Times of India
10 May 2010
Rehana (name changed) was a sex worker for 25 long years. Later, she contracted HIV. Her initial reaction to the diagnosis was utter shock and much to her expectation, her life became a living hell. Deserted by all, she was leading a life of solitude and loneliness.
There were many women like her in Bharatpur district who were facing similar experiences. Having contracted HIV after working as sex workers, they had no one to share their problems with and were totally down with stress and depression till they came across an intervention programme being run there by the Rajasthan State AIDS Control Society (RSACS) and voluntary organisation Lupin Human Welfare & Research Foundation.
Under this programme, a mass awareness programme was undertaken for HIV prevention and on the risk factors associated with HIV infection among the sex workers in the Bharatpur district. They were identified as a key factor for the spread of HIV. Then a strategic approach for confronting the crisis through safe sex by promotion of Condom was initiated on a large–scale.

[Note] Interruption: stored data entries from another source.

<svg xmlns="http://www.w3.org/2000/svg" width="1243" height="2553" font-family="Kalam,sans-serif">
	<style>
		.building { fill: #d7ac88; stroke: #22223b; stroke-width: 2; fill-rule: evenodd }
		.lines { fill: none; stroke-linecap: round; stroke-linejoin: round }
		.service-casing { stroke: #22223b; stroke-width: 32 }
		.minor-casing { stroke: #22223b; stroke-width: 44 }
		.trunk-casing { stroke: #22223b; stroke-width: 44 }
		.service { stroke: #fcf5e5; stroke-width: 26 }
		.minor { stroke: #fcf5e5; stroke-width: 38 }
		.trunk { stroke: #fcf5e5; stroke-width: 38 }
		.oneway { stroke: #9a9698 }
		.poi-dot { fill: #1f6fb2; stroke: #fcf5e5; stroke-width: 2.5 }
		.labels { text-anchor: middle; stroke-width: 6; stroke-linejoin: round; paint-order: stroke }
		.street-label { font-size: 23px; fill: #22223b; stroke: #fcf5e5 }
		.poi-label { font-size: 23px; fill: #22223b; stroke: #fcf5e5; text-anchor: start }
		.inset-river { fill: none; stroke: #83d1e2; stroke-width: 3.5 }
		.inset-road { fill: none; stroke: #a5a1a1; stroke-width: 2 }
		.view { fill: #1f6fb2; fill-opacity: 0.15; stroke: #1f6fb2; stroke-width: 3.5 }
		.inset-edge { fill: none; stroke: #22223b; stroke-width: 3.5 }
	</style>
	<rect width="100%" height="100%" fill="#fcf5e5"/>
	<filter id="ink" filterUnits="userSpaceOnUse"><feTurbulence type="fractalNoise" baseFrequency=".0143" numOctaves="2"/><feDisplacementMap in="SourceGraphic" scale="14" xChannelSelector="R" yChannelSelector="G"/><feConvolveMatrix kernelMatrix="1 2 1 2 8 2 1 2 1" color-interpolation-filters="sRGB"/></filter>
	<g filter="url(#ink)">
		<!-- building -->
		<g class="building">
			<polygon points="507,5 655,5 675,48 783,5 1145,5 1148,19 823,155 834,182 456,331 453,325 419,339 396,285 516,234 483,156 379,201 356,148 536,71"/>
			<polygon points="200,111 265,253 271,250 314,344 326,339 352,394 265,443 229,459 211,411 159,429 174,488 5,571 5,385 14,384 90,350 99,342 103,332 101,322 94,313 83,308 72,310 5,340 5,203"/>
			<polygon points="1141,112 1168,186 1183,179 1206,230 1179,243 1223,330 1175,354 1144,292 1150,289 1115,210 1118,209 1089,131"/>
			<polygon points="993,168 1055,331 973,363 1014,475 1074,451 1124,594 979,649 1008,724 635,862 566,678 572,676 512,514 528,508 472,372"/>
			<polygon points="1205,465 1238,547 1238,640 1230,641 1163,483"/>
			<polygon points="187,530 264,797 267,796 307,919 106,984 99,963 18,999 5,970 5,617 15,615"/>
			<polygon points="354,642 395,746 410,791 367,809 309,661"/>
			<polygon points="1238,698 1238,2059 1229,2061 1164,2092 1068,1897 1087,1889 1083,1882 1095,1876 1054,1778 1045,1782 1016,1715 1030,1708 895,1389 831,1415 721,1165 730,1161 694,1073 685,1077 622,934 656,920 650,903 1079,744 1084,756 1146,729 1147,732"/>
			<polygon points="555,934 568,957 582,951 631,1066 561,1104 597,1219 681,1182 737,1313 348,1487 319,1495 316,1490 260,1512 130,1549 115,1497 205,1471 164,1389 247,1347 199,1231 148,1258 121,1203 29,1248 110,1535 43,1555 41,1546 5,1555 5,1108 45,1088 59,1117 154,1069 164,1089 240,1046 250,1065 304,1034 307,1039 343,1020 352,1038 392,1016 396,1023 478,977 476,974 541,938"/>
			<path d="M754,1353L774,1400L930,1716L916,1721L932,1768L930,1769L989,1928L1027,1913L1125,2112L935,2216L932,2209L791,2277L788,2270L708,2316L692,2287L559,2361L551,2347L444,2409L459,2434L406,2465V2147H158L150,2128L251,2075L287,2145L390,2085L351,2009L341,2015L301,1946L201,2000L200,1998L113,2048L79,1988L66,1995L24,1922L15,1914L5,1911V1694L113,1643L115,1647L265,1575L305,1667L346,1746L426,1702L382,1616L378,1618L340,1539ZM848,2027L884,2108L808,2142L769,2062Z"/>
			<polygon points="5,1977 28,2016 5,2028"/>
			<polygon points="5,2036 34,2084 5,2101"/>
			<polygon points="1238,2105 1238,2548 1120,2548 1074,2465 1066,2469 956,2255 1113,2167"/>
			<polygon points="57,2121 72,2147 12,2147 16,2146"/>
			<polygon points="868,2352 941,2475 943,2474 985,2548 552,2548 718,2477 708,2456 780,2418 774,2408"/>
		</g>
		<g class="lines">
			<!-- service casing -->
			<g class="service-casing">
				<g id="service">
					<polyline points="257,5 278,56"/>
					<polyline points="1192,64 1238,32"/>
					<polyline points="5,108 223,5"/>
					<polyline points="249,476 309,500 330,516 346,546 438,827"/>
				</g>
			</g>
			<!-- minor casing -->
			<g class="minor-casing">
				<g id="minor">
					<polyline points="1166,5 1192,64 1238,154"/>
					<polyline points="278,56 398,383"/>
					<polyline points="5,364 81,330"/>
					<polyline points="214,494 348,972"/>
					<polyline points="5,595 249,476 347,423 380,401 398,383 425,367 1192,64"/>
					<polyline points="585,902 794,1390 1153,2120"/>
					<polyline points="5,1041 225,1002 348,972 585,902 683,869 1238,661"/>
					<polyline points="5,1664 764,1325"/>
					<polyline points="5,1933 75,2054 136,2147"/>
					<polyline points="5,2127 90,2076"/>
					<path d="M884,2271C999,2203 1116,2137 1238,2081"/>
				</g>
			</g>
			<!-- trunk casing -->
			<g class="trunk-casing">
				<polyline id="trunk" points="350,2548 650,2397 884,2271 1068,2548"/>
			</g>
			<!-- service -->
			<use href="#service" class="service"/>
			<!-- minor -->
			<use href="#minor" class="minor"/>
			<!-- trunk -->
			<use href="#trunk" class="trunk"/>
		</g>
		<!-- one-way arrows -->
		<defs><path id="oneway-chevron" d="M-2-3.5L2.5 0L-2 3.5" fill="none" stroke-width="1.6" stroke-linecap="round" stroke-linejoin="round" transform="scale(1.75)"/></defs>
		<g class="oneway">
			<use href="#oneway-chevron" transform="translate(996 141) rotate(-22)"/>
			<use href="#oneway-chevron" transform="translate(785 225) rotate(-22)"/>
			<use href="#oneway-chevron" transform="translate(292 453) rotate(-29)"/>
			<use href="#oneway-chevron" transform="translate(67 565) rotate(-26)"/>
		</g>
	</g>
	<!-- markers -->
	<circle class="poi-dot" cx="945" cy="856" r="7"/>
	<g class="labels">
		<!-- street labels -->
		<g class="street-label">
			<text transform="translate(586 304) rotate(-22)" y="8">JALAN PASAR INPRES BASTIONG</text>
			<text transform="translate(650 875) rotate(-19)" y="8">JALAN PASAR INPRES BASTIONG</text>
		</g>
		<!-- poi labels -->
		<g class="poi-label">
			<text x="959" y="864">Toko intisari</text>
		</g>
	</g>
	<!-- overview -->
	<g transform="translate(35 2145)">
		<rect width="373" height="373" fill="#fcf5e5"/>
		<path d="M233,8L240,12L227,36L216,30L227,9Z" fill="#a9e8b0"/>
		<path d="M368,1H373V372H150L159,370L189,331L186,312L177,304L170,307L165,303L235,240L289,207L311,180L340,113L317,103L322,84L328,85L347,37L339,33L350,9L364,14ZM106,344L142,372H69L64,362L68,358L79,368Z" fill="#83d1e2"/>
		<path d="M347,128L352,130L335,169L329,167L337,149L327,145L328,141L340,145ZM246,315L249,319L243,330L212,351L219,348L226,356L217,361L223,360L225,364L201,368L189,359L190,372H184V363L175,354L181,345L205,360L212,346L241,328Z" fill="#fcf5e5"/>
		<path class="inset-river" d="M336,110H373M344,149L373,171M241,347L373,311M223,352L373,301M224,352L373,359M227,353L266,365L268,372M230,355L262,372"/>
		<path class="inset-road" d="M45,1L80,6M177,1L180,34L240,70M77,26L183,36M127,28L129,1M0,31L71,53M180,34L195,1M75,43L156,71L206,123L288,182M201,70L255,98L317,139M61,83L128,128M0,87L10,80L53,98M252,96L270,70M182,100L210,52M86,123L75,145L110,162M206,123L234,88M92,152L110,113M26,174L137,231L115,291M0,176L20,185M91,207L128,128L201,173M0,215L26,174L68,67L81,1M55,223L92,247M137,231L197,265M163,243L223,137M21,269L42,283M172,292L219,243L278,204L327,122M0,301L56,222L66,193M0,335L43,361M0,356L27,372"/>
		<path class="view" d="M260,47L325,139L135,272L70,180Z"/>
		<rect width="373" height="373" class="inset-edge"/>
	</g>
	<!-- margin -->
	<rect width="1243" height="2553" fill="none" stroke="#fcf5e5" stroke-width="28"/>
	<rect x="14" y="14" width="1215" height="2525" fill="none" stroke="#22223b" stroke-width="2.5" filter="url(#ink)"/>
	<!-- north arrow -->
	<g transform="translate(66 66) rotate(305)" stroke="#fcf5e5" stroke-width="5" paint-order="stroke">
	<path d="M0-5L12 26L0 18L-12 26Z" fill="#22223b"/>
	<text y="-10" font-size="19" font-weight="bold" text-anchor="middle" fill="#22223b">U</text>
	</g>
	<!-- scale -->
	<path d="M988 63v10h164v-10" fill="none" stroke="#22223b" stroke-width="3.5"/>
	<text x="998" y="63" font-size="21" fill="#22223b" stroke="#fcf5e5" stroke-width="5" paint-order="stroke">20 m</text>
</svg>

Outlets were created in 11 hot spot areas where Condom were freely available for the clients visiting them. In the past one year, 302 sex workers of Bedia community were registered for target intervention. The foundation ensured that the stigma and rejection of such women is stopped by education and creating an awareness, advocacy and sensitisation.
Drop–in centres were established for a one–to–one meeting of all such sex workers to discuss their problems and share information of mutual interest. Women were encouraged to form self–help groups to facilitate them to join the mainstream of development activities and to spread awareness amongst their community on HIV prevention.
Provision for clean drinking water, hut insurance coverage, training for income generation activities like manufacturing of ‘Tulsi malas’ etc were also conducted for their benefit.
Various health camps were organised at the hot spots to encourage HIV testing at voluntary counselling and testing centres in government hospitals. It was ensured that women suffering from sexually–transmitted infections are treated at private clinics, where the doctors and staff have been specially trained for handling them. The medicine at these clinics were distributed free of cost.